Welcome to the PersonalityCafe.


----------



## Surreal Breakfast (Oct 24, 2008)

Welcome to PersonalityCafe


----------



## snail (Oct 13, 2008)

Can I be in the army of eccentrics, too, Trope? Pleeeeeeease?


----------



## Trope (Oct 18, 2008)

snail said:


> Can I be in the army of eccentrics, too, Trope? Pleeeeeeease?


Certainly snail. 

Surreal too, if he'll join. His ability to post nonsensical things is nearly unrivaled.


----------



## snail (Oct 13, 2008)

Yeah, Surreal Breakfast is a total nut. I find him amusing.


----------



## NephilimAzrael (Oct 26, 2008)

Welcome to the house of horrors and fluffly bunny wabbits.. Oh, wait no, that is down the street.. This is the personality cafe, ENJOY :happy:


----------



## Happy (Oct 10, 2008)

Greetings BenW! Welcome to personalitycafe!
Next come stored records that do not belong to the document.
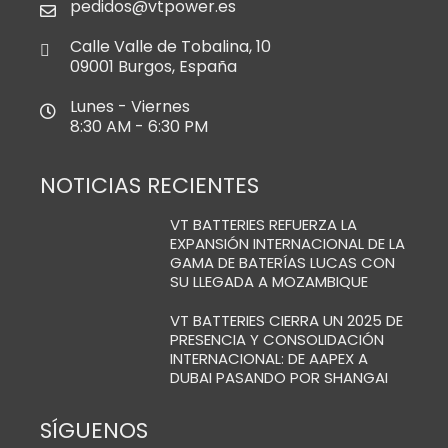
pedidos@vtpower.es
Calle Valle de Tobalina, 10
09001 Burgos, España
Lunes - Viernes
8:30 AM - 6:30 PM
NOTICIAS RECIENTES
VT BATTERIES REFUERZA LA
EXPANSIÓN INTERNACIONAL DE LA
GAMA DE BATERÍAS LUCAS CON
SU LLEGADA A MOZAMBIQUE
VT BATTERIES CIERRA UN 2025 DE
PRESENCIA Y CONSOLIDACIÓN
INTERNACIONAL: DE AAPEX A
DUBAI PASANDO POR SHANGAI
SÍGUENOS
Thank you very much for joining our forums. The forum has been opened for 3 weeks and let me tell you that we have numerous threads that you can participate in that have interesting conversation.:wink:


----------



## dritalin (Nov 6, 2008)

welcome aboard


----------



## Nightwine (Nov 11, 2008)

Greetings! :happy:


----------



## de l'eau salée (Nov 10, 2008)

Welcome!  
Haha, it seems like this site is pretty much all INFPs, INFJs, and INTPs, hehe


----------



## Surreal Breakfast (Oct 24, 2008)

Trope said:


> Certainly snail.
> 
> Surreal too, if he'll join. His ability to post nonsensical things is nearly unrivaled.
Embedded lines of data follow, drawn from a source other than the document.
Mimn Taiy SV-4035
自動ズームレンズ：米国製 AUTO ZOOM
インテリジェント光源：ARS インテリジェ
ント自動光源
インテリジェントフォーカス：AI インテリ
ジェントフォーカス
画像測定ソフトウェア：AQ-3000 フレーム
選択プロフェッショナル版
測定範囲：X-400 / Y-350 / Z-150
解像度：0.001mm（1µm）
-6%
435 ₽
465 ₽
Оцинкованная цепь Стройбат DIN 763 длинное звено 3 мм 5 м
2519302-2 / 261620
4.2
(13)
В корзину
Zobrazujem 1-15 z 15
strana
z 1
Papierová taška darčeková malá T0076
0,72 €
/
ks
Woah, thanks dude. Any papers I need to sign??, or do eccentrics dismiss paper??, I bet they do


----------



## NephilimAzrael (Oct 26, 2008)

You could sign body parts. Here's a leg that I found nearby your exploded ice-cream truck/clown car.


----------



## snail (Oct 13, 2008)

Sure, but you'd have to sign it in human blood in order for the contract to be binding.


----------



## NephilimAzrael (Oct 26, 2008)

Contracts? Oh you think so darkly for an idealist. How's the serial killer doing?


----------



## Surreal Breakfast (Oct 24, 2008)

Oh my bloody GOD!!!!, this sounds like a sick/horrible "eccentric army" and I wont have anything to do with it!!!!!:angry::angry::angry:


----------



## snail (Oct 13, 2008)

That was a demented response to my innocent wish! Besides, it didn't meet the qualifications. Someone who was "perfectly nice" wouldn't be a serial killer. You did legitimately get my head on a stake in the word association thread, though.


----------



## NephilimAzrael (Oct 26, 2008)

We have tea, biscuits and cake!


----------



## Surreal Breakfast (Oct 24, 2008)

That's still not goonna bring back my ice-cream truck/clown car. :crying:


----------



## Mystic Jenn (Oct 30, 2008)

Welcome to the gang! :crazy:


----------



## smilyface (Nov 15, 2008)

Hey welcome!


----------